The Kidapawan killings

Dean Dela PazThe Kidapawan killings are iconic. They reveal the painful truth behind the hollow boast of resplendent, albeit non-inclusive and disembodied, gross domestic productivity growth. 

When the poor people of Kidapawan begged and pleaded for simple sustenance as half a bowl of rice and a sip of water to see them through the gnawing hunger and desolation that continues to victimize them amidst radiant productivity ballyhooed to have grown exponentially under Benigno Aquino III, then where does the police, marshaled and mandated to protect the weak, find reason to silence them, murdering and brutalizing wantonly with state-sponsored violence?

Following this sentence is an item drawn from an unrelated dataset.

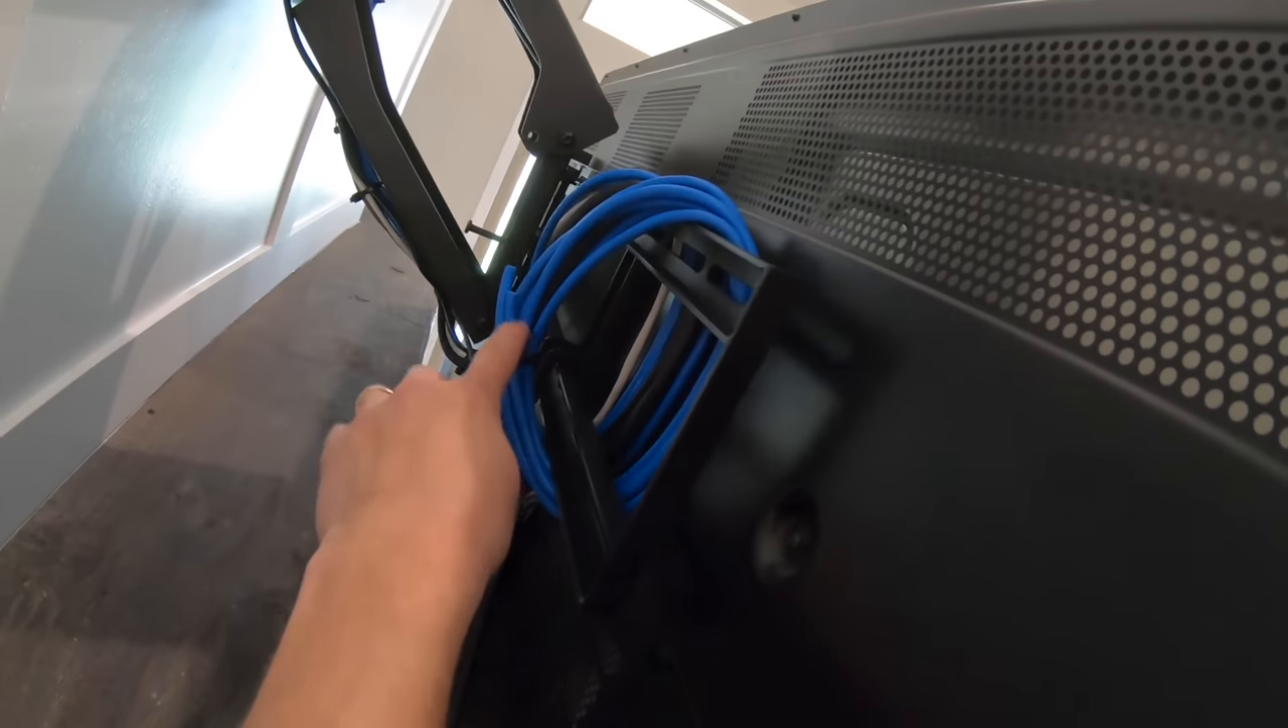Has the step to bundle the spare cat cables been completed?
Yes.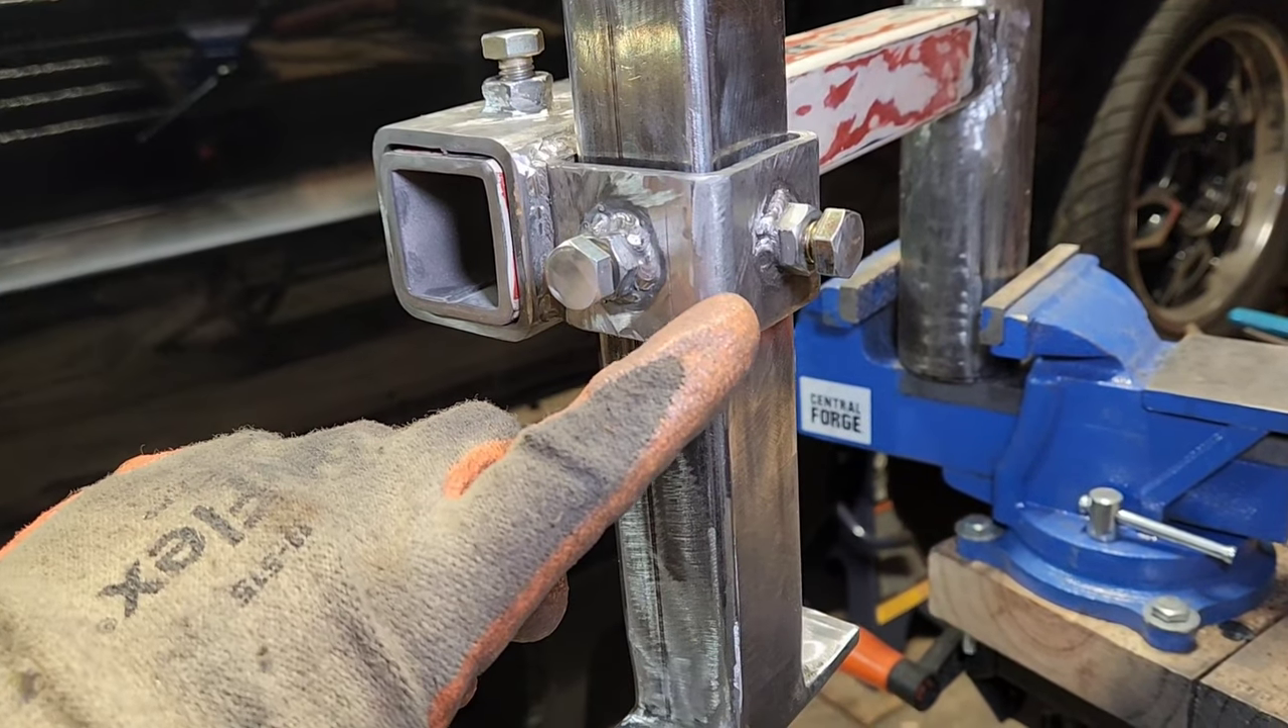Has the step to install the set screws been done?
Yes.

Where does this propensity to maim and kill despondent farmers come from? Lessons in development economics from the Jesuits? Is it an undergraduate subject taught to the Pennsylvania pedigreed?

Or is it within the upbringing of the landed bigots that the moneyed powerful should view with disdain and contempt those who toil the earth, as was the case in the Mendiola Massacre of farmers then seeking genuine land reform, or the murders of innocents within Hacienda Luisita where the spirit of agrarian reform remains deliberately distorted and warped?

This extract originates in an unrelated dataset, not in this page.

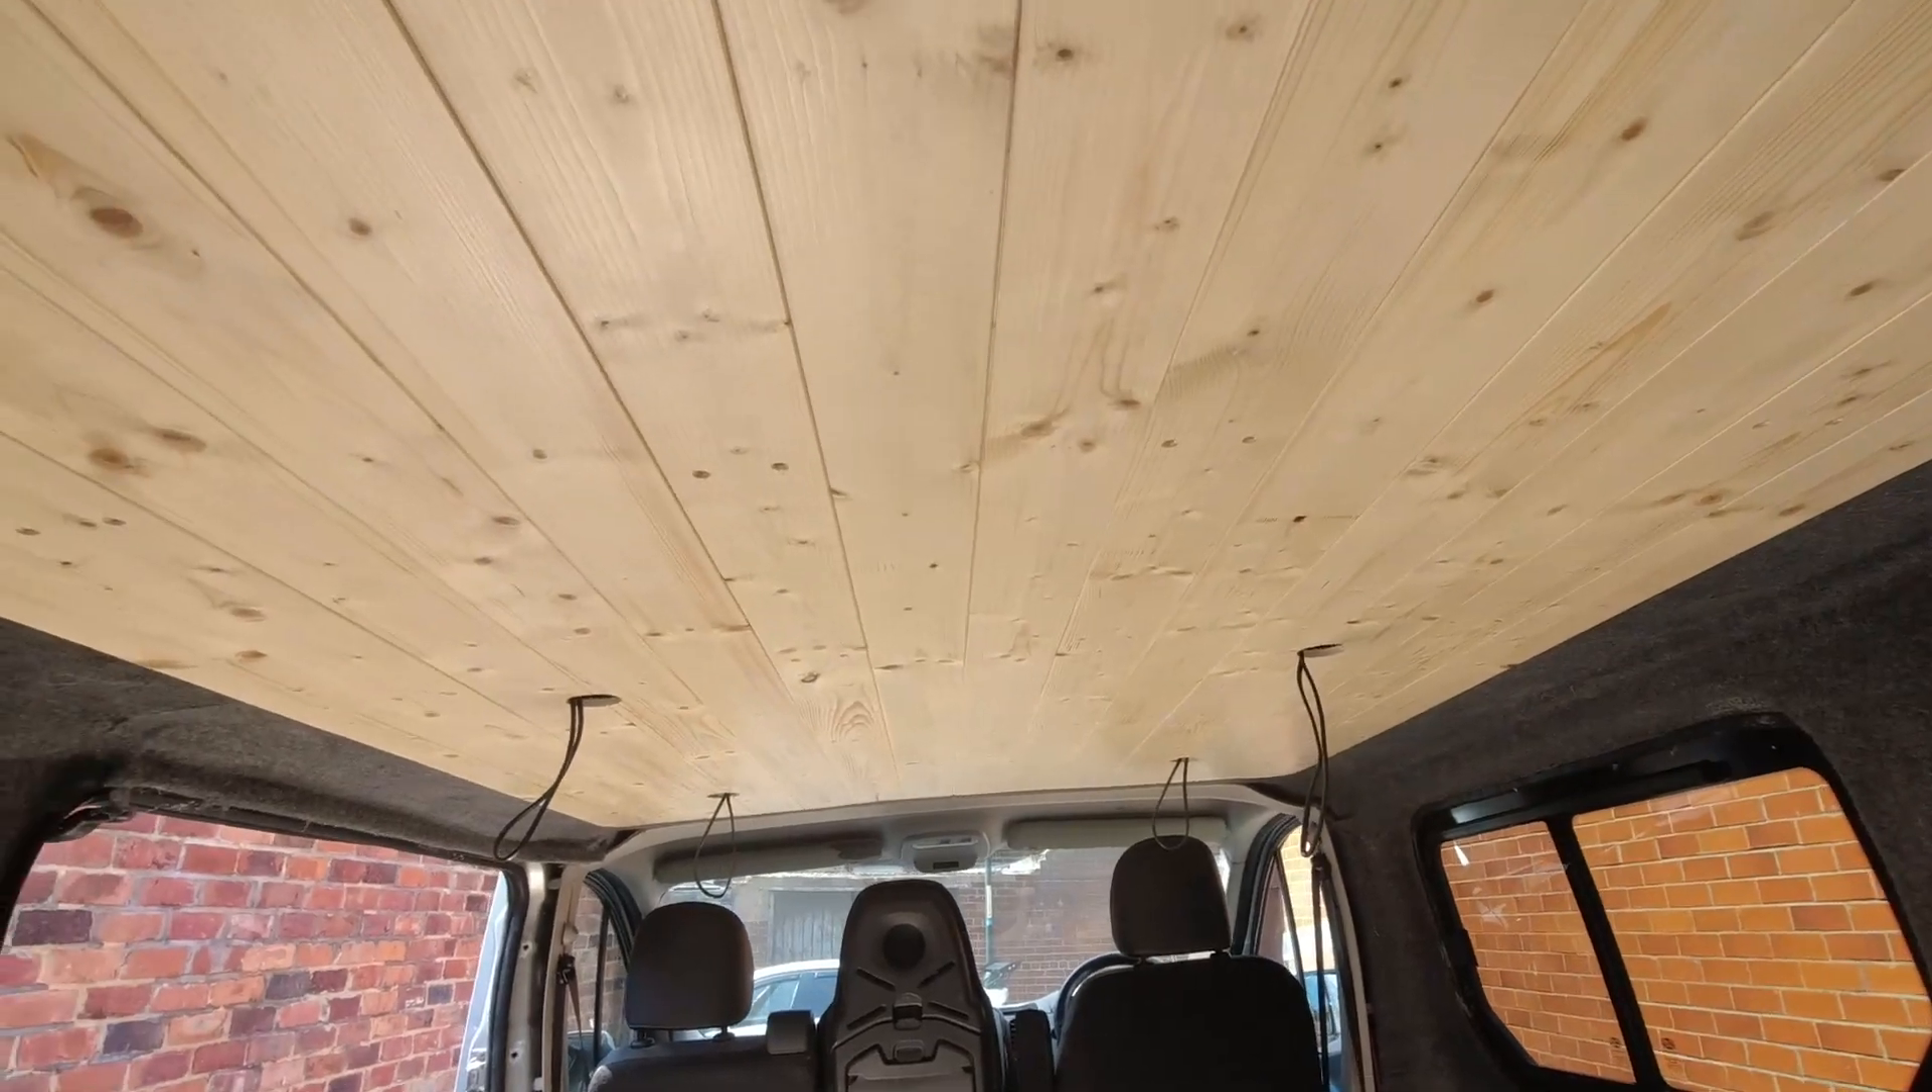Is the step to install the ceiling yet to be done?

Do the Kidapawan killings simply update a policy where murderous default repeatedly punctuate governance?

The response of the Liberal Party governor in dilly-dallying aid previously promised is reminiscent of a similar attitude toward the desperate, albeit at a different time and a different place. The governor insisted that food and aid were readily available but that there was a need to determine if those pleading were constituents.

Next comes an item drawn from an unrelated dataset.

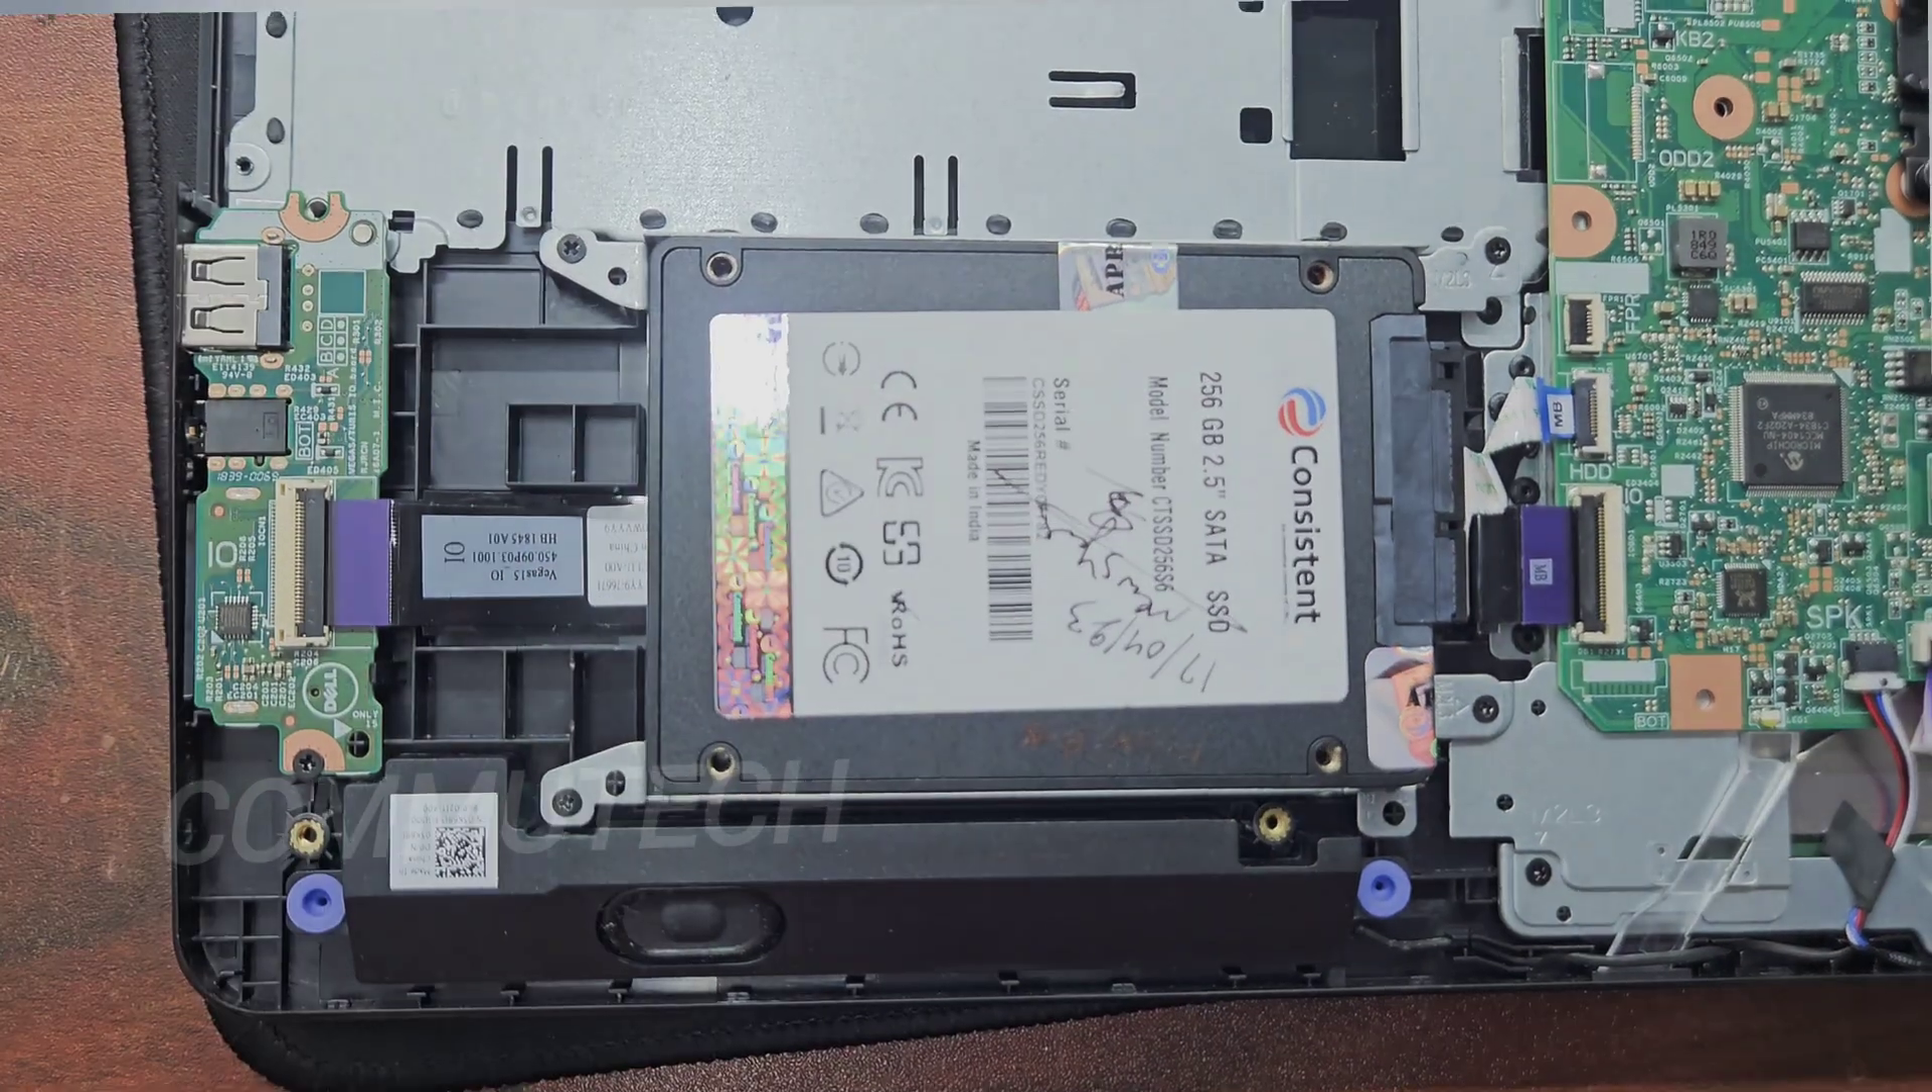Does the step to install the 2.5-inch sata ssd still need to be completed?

Her evocation of politics harks to the Yolanda post-crisis mess under a former DILG secretary who evoked parochial partisanship as a precondition to providing relief. His eventual declaration “Bahala kayo sa buhay ninyo!” is perhaps the most eloquent mark of his political DNA.

After releasing an abbreviated statement of concern where now along his public relations sorties is he, who, under Aquino, once headed these police forces and local officials who think it justified, if not convenient, to maim and kill the drought-afflicted starving instead of simply fulfilling promises of food and funds?

Where, indeed, is that Aquino alter ego, ironically one who headed the police and local government hierarchies, who promises more of the same under a platform called the “Tuwid na Daan?” Would that mean perpetuating ironies where the poor remain hungry and the Gini Coefficient widens the divide between the minority cacique class he represents and the multitude of impoverished he seeks votes from?

Snatching less than a handful from the public-relations millions spent to foist among the gullible a fraudulent and false facade of a drama-less politician, or perhaps even simply pinching a few bills and coins from the multimillion-peso coffers dedicated to destroying the reputations of rivals who offer change might have sufficed to feed Kidapawan’s poor.

But then again, bullets cost far less.

The trade-off founds the unfeeling callousness that explains the totally inappropriate, giddy and girlish giggling at the site of the bloody Luneta Massacre mere weeks into the Aquino administration in 2010. It also explains the warped celebration of the Zamboanga Siege that left innocents dead and homes razed.

It is the same that compelled a traditional politician to recklessly infect relief operations in Yolanda as a function of partisan and parochial family rivalries, thus, distorting priorities and going so far as to limit accountability by deliberately denying the number of casualties, even arguing with global media what was undeniably the truth.

Indeed, mindless murder is far more effective in permanently silencing the cries and pleas of the hungry. Better than having to confront the painful truth underlying economic falsehoods and failures the administration candidate seeks to perpetuate.